Thursday, March 21, 2019
reasonable doubt :: essays research papers
A Burden Worth HavingI dont quite remember what I was doing in Baltimore. Suddenly, through a cosmic string of random events, I ended up in jail for gee larceny. Although I was confident of my innocence, even my best friends seekified against me. I found no hope in our judicial brass. Fortunately, I could escape that situation. My alarm rang, and I woke up. Others, however, dont have that option. Such is the story of Kirk Bloodsworth. In 1985, he was sent to death dustup accused of killing and raping a 9-year-old girlfriend from doctor. In 1992, when DNA testing was in its infancy, Bloodsworth pushed for a DNA test to prove he was not the killer.
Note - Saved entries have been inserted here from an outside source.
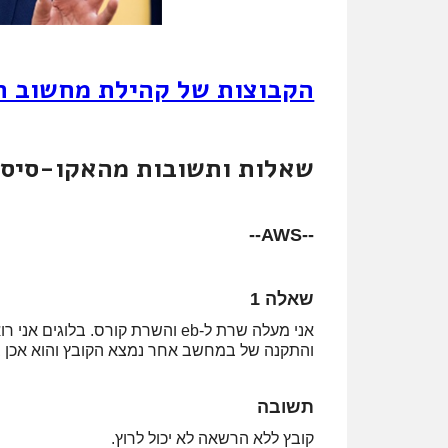
הקבוצות של קהילת מחשוב ה
שאלות ותשובות מהאקו-סיסט
--AWS--
שאלה 1
אני מעלה שרת ל-eb והשרת קורס. 
והתקנה של במחשב אחר נמצא הקובץ והוא אכן ב
תשובה
קובץ ללא הרשאה לא יכול לרוץ.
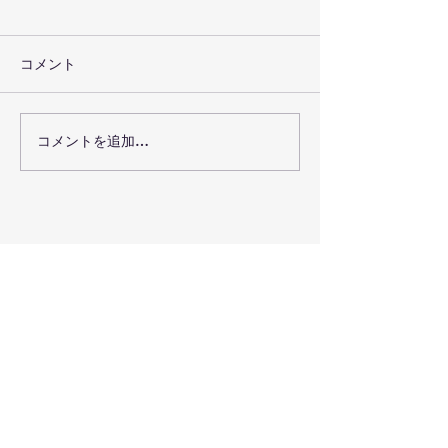
コメント
聴き合うことの喜び
コメントを追加…
心は抜かない。
歌う❤️
事務局所在地:
​福岡県福岡市
電話:
​092-806-0712(三浦)
Email:
himawari.yoshi2103@gmail.com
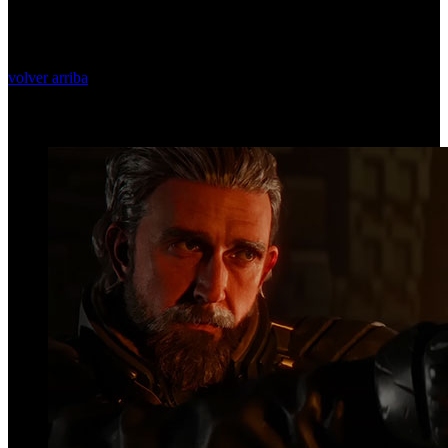
volver arriba
Top Videos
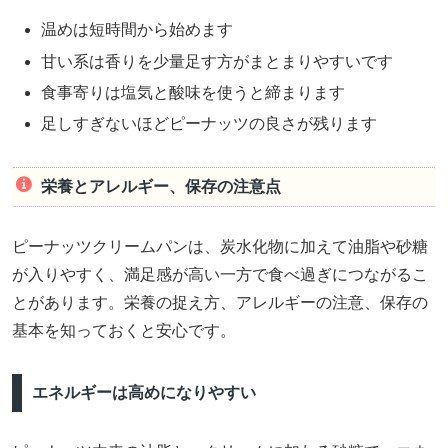
温めは短時間から始めます
甘い系は香りを少量足す方がまとまりやすいです
食事寄りは塩気と酸味を使うと締まります
足しすぎないほどピーナッツの良さが残ります
栄養とアレルギー、保存の注意点
ピーナッツクリームパンは、炭水化物に加えて油脂や砂糖
が入りやすく、満足感が高い一方で食べ過ぎにつながるこ
とがあります。栄養の捉え方、アレルギーの注意、保存の
基本を知っておくと安心です。
エネルギーは高めになりやすい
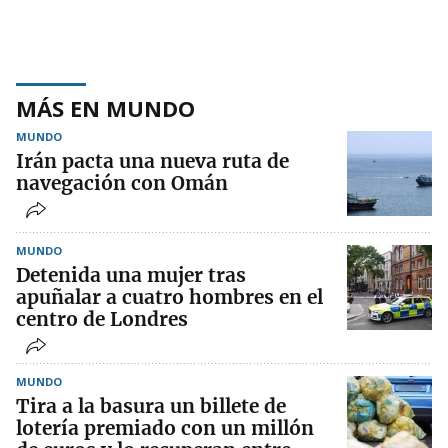
MÁS EN MUNDO
MUNDO
Irán pacta una nueva ruta de
navegación con Omán
MUNDO
Detenida una mujer tras
apuñalar a cuatro hombres en el
centro de Londres
MUNDO
Tira a la basura un billete de
lotería premiado con un millón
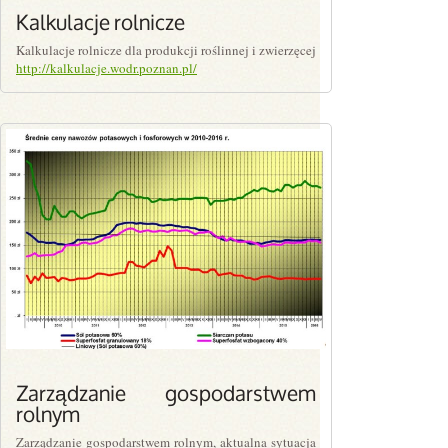
Kalkulacje rolnicze
Kalkulacje rolnicze dla produkcji roślinnej i zwierzęcej
http://kalkulacje.wodr.poznan.pl/
PLN0.00
Zarządzanie gospodarstwem
rolnym
Zarządzanie gospodarstwem rolnym, aktualna sytuacja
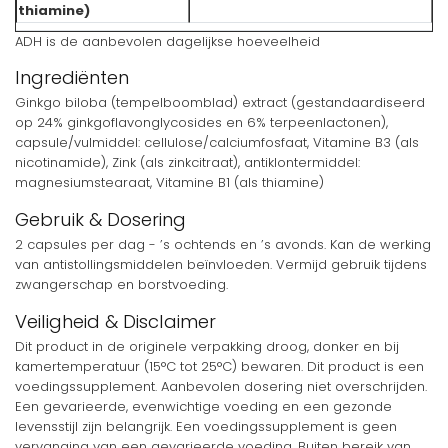
thiamine)
ADH is de aanbevolen dagelijkse hoeveelheid
Ingrediënten
Ginkgo biloba (tempelboomblad) extract (gestandaardiseerd
op 24% ginkgoflavonglycosides en 6% terpeenlactonen),
capsule/vulmiddel: cellulose/calciumfosfaat, Vitamine B3 (als
nicotinamide), Zink (als zinkcitraat), antiklontermiddel:
magnesiumstearaat, Vitamine B1 (als thiamine)
Gebruik & Dosering
2 capsules per dag - ’s ochtends en ’s avonds. Kan de werking
van antistollingsmiddelen beïnvloeden. Vermijd gebruik tijdens
zwangerschap en borstvoeding.
Veiligheid & Disclaimer
Dit product in de originele verpakking droog, donker en bij
kamertemperatuur (15°C tot 25°C) bewaren. Dit product is een
voedingssupplement. Aanbevolen dosering niet overschrijden.
Een gevarieerde, evenwichtige voeding en een gezonde
levensstijl zijn belangrijk. Een voedingssupplement is geen
vervanging van een gevarieerde voeding. Buiten bereik van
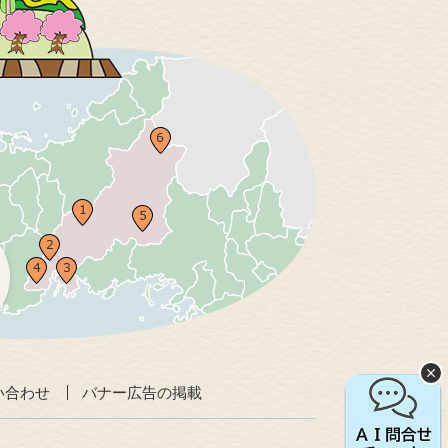
い合わせ
バナー広告の掲載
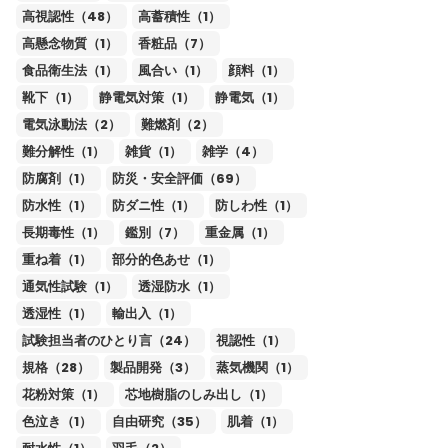
高視認性（48）
高蓄積性（1）
高懸念物質（1）
香粧品（7）
食品衛生法（1）
風合い（1）
顔料（1）
靴下（1）
静電気対策（1）
静電気（1）
電気泳動法（2）
難燃剤（2）
難分解性（1）
雑貨（1）
雑学（4）
防腐剤（1）
防災・安全評価（69）
防水性（1）
防ダニ性（1）
防しわ性（1）
長期毒性（1）
鑑別（7）
重金属（1）
重ね着（1）
部分的色あせ（1）
通気性試験（1）
透湿防水（1）
透湿性（1）
輸出入（1）
試験担当者のひとり言（24）
視認性（1）
規格（28）
製品開発（3）
蒸気機関（1）
花粉対策（1）
芯地樹脂のしみ出し（1）
色泣き（1）
自由研究（35）
肌着（1）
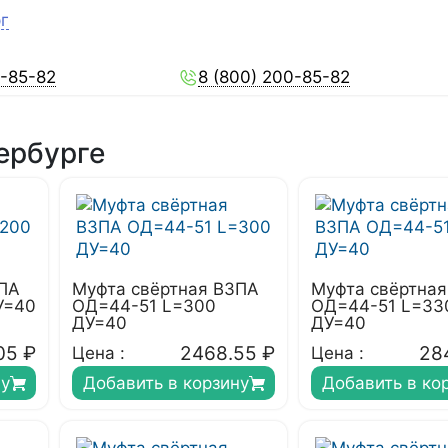
г
0-85-82
8 (800) 200-85-82
ербурге
ЗПА
Муфта свёртная ВЗПА
Муфта свёртна
У=40
ОД=44-51 L=300
ОД=44-51 L=33
ДУ=40
ДУ=40
05
₽
2468.55
₽
28
Цена :
Цена :
ну
Добавить в корзину
Добавить в ко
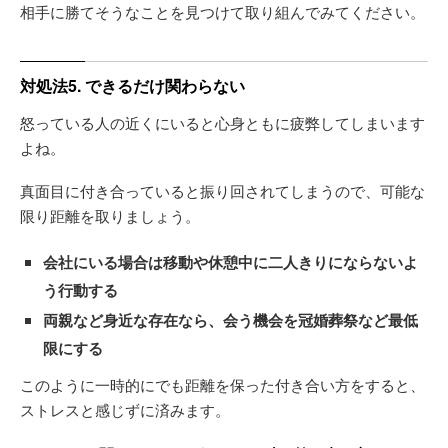
相手に勝てそうなことを見つけて取り組んでみてください。
対処法5. できるだけ関わらない
怒っている人の近くにいると心身ともに疲弊してしまいます
よね。
真面目に付き合っていると振り回されてしまうので、可能な
限り距離を取りましょう。
会社にいる場合は移動や休憩中に二人きりにならないよ
う行動する
両親など身近な存在なら、会う機会を冠婚葬祭など最低
限にする
このように一時的にでも距離を保った付き合い方をすると、
ストレスと感じずに済みます。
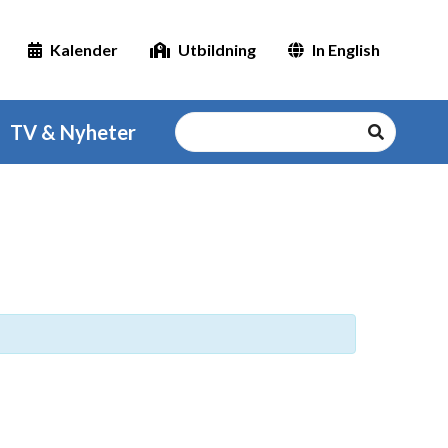
Kalender
Utbildning
In English
TV & Nyheter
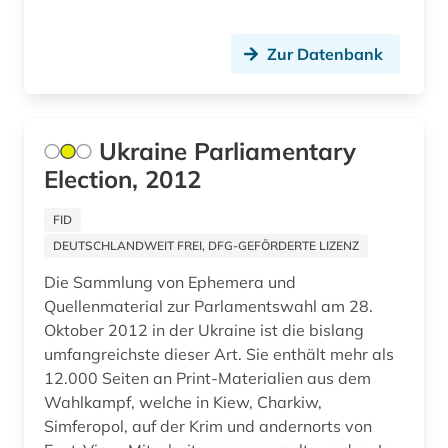
alsfeld (1)
Zur Datenbank
altamerikanistik (1)
altbaumodernisierung (2)
altbestand (6)
Ukraine Parliamentary
Election, 2012
altdänisch (3)
FID
alte drucke (2)
DEUTSCHLANDWEIT FREI, DFG-GEFÖRDERTE LIZENZ
alte geschichte (9)
Die Sammlung von Ephemera und
Quellenmaterial zur Parlamentswahl am 28.
alte landesschule korbach (1)
Oktober 2012 in der Ukraine ist die bislang
alte nationalgalerie (2)
umfangreichste dieser Art. Sie enthält mehr als
12.000 Seiten an Print-Materialien aus dem
alte sorte (1)
Wahlkampf, welche in Kiew, Charkiw,
Simferopol, auf der Krim und andernorts von
altenglisch (8)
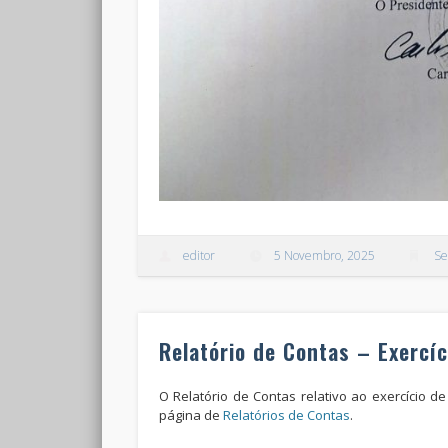
editor
5 Novembro, 2025
Se
Relatório de Contas – Exercí
O Relatório de Contas relativo ao exercício de
página de
Relatórios de Contas
.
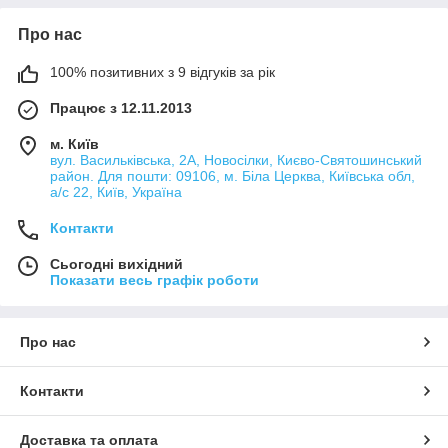
Про нас
100% позитивних з 9 відгуків за рік
Працює з 12.11.2013
м. Київ
вул. Васильківська, 2А, Новосілки, Києво-Святошинський
район. Для пошти: 09106, м. Біла Церква, Київська обл,
а/с 22, Київ, Україна
Контакти
Сьогодні вихідний
Показати весь графік роботи
Про нас
Контакти
Доставка та оплата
It was not a match. The state of Maryland set him free and paid him $300,000 for wrongful imprisonment.The politicss hindrance to prove beyond a reasonable doubt the culpability of a suspect is ideal because it represents the recognition, on the part of the government, that our judicial system is not infallible, as Mr. Bloodsworths case points out.When instituted in the late 18th century, the marrow of deduction was a response to arbitrary arrests for political or sparing interests. The governments decision to enact the burden of proof symbolizes the public resentment of these violations of liberty. Hence, the principle of it is better for 10 guilty men to go free than for one innocent man to go to prison.The United States has historically promoted the rights of man and liberty. The sentencing of an innocent person not only displays the inefficiency of a governments judicial system to uphold these values, but also the permanent damage done to the individual. The pressure that law enforcement officials face from the public to bob up closure to cases highlight one reason why the burden of proof is essential in the judicial system. When a police department cannot find out suspects to charge for a crime, it is then seen as a failure on its part. In October, a rally was organized against the death penalty i n Houston, Texas. Amnesty International revealed 180 boxes containing unexamined files with vital information about cases involving prisoners on death row. Potential evidence that could lead to the exoneration from death row of these individuals was not taken into consideration during their trials. This revelation demonstrates how law enforcement officials and the judicial system can carelessly make mistakes and why the burden of proof is necessary.